Mark Calabria, a former top aide to Shelby, said the lawmaker suggested the FDIC in part because of Chairman Sheila Bair, a Republican who is still seen as very pro-consumer but who shares fears about letting consumer protections trump safety and soundness regulations.
"The FDIC was partly driven by how much they know Dodd likes Sheila Bair," said Calabria, the director of financial regulation studies at the Cato Institute. "I think there was a feeling that at least the FDIC is more sympathetic to what they've tried to achieve. The FDIC obviously already has a board that mirrors the regulatory community. … In some sense it's pretty close to having a council do it in that you already have financial regulators on board."
But William Isaac, a former FDIC chairman, said he preferred a consumer protection council.
"Of those ideas I think that the Shelby proposal for a council led by a presidential appointee with FIRA and the FDIC on its board is the one that offers the most promise of breaking this deadlock," said Isaac, the chairman of LECG Global Financial Services. "It creates a separate unit to oversee the consumer activities but it forces it to coordinate with the banking agencies by putting them on the board that actually controls it."
Asked about the proposal on Monday, FDIC Chairman Sheila Bair reiterated that the FDIC has endorsed the creation of a new agency with rulemaking, not enforcement, powers but did not address whether she would be willing to support placing a division within her agency.

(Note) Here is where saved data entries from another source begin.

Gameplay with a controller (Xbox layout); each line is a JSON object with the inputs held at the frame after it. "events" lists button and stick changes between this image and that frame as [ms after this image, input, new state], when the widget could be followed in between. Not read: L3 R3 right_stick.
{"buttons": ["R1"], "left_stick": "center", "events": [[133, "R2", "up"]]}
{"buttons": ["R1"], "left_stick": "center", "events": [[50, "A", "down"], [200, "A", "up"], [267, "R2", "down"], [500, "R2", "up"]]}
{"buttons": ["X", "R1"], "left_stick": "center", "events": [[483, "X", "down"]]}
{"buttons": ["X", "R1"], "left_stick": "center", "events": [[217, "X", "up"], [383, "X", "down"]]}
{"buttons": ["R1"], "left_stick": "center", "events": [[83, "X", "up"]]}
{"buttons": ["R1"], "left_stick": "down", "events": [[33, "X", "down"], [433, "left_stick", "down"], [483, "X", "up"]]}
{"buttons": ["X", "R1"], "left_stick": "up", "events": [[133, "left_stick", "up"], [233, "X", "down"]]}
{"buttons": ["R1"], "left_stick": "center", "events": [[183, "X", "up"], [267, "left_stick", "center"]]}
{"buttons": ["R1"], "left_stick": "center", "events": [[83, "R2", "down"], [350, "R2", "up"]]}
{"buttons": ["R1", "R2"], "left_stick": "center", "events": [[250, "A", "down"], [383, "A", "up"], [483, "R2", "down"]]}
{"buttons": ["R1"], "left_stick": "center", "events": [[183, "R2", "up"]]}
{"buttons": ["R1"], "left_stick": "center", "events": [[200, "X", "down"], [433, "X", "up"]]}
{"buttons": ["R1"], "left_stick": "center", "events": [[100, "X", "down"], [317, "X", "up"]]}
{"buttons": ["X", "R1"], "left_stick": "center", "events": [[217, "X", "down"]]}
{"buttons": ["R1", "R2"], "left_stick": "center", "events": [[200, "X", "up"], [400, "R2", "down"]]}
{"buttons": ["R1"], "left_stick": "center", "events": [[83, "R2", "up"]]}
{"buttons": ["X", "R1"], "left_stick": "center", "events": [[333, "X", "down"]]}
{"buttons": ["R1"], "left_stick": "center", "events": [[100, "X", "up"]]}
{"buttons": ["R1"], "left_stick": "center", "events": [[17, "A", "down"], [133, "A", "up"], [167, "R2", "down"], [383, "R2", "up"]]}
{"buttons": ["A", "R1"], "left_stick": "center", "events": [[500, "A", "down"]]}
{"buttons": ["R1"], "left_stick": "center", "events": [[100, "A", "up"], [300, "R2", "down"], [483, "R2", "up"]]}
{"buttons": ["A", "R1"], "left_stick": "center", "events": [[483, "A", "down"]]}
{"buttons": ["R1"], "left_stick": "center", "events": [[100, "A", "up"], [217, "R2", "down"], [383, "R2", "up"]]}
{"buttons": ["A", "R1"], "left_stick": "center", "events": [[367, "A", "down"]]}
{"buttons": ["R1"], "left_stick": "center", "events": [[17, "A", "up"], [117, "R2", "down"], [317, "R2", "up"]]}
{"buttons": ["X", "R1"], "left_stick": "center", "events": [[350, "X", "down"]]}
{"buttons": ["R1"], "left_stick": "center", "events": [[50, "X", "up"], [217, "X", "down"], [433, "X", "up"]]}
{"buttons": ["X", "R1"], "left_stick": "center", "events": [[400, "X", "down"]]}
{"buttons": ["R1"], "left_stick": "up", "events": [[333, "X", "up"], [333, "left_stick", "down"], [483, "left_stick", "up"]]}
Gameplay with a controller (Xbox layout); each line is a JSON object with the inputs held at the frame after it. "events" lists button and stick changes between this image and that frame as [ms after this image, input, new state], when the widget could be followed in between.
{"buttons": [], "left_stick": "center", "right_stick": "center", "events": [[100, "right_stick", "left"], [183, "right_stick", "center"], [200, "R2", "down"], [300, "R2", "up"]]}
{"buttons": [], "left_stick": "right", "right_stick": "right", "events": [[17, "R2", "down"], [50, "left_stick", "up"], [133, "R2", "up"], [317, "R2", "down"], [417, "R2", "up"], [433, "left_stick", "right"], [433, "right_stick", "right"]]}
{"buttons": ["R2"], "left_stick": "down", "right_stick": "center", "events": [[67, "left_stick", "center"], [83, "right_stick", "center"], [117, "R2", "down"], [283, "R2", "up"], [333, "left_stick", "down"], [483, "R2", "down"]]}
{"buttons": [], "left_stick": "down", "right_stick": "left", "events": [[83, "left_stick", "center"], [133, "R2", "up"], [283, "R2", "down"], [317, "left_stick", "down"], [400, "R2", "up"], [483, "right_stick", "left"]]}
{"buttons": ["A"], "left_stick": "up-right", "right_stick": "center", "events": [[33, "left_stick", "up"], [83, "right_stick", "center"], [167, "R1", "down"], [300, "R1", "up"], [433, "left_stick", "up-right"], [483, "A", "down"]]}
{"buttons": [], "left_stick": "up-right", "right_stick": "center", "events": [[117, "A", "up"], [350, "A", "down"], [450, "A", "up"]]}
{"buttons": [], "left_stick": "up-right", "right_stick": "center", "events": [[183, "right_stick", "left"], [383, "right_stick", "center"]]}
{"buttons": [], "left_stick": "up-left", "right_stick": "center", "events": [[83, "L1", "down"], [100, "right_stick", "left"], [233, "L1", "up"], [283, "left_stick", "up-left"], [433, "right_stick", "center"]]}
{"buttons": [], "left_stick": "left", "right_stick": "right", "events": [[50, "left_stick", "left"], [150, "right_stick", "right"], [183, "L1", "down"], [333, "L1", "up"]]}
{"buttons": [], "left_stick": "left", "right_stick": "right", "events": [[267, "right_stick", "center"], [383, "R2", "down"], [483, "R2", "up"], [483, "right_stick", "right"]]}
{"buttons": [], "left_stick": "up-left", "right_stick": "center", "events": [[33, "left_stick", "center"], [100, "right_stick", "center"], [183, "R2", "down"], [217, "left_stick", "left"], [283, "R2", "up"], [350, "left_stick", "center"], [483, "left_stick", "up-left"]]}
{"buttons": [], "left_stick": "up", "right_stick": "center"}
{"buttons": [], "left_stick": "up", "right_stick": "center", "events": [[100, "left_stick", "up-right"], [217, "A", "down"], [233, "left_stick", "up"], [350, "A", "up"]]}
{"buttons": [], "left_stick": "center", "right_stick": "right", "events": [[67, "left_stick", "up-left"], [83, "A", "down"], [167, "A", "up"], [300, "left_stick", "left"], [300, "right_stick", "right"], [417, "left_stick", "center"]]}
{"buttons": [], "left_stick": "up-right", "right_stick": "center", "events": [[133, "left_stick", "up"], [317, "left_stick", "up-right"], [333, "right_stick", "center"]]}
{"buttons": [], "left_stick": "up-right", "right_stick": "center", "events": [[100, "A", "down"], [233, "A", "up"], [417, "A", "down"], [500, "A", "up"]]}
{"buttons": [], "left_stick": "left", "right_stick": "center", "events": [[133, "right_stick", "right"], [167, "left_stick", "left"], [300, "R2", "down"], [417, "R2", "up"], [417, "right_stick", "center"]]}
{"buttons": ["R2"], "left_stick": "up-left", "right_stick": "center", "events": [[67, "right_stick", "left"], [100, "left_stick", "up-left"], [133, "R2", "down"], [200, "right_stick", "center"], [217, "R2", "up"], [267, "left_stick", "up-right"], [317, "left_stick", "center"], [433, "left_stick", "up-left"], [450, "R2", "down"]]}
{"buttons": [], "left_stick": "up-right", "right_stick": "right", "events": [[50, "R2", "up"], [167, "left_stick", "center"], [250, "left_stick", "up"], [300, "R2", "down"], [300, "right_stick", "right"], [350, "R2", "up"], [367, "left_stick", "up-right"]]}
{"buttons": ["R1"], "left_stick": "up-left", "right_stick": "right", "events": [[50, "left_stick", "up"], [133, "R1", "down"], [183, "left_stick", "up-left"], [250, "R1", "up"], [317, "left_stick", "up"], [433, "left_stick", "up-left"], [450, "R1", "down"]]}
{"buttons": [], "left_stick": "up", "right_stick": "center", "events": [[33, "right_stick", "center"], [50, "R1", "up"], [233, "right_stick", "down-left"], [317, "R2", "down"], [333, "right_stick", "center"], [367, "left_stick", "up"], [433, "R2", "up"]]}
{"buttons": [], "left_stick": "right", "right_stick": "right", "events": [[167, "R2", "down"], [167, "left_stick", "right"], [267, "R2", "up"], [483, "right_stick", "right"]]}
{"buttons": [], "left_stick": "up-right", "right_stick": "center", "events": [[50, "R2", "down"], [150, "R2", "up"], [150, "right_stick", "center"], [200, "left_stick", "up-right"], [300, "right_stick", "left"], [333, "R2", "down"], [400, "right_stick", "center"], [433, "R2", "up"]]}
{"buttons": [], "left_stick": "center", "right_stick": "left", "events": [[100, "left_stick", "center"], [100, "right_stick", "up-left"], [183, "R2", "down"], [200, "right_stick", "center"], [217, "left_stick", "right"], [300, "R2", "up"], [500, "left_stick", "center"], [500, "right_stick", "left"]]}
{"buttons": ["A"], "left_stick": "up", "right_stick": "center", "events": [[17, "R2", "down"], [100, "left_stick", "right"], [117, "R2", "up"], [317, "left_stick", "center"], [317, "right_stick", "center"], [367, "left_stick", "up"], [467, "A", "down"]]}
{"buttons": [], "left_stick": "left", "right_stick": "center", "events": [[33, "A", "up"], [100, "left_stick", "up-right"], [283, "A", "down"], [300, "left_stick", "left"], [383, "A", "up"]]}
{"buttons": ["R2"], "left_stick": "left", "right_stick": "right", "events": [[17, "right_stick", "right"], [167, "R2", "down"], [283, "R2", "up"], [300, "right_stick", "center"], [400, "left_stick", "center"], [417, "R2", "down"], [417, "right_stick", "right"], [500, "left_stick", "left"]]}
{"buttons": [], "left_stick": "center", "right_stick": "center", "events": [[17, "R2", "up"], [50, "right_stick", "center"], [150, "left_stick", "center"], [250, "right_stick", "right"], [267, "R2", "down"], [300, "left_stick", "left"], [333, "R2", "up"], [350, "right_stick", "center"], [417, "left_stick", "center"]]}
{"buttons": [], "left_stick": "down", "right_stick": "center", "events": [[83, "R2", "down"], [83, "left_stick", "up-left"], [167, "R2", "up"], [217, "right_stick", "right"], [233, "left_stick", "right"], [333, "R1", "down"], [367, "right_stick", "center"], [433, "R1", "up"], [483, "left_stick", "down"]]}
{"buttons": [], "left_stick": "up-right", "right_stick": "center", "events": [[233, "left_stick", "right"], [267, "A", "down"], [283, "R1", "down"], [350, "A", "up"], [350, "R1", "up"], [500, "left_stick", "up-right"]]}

While Corker is pushing the Fed to house a new consumer division, many questioned whether that idea made sense for Democrats. Dodd has sharply criticized the Fed for its failure to use existing consumer protection powers before the crisis. "Since Dodd's hobbyhorse has been 'we are only here because the Fed failed on Hoepa' … it would be sort of surprising," Calabria said.
None of the alternatives, meanwhile, appear acceptable to consumer groups. Travis Plunkett, the legislative director for the Consumer Federation of America, said even Dodd's suggestion to put a bureau into the Treasury was too soft. "We're very troubled by it. The main concern overall we thought it compromised the autonomy of consumer protection," Plunkett said.
Still, several observers said lawmakers do not appear that far apart, and predicted a deal could be struck.
"In my experience when you get at this point in Washington, D.C., where everyone is saying 'we need a bill' you find a way to compromise," said William Longbrake, an executive in residence at the Robert H. Smith School of Business at the University of Maryland.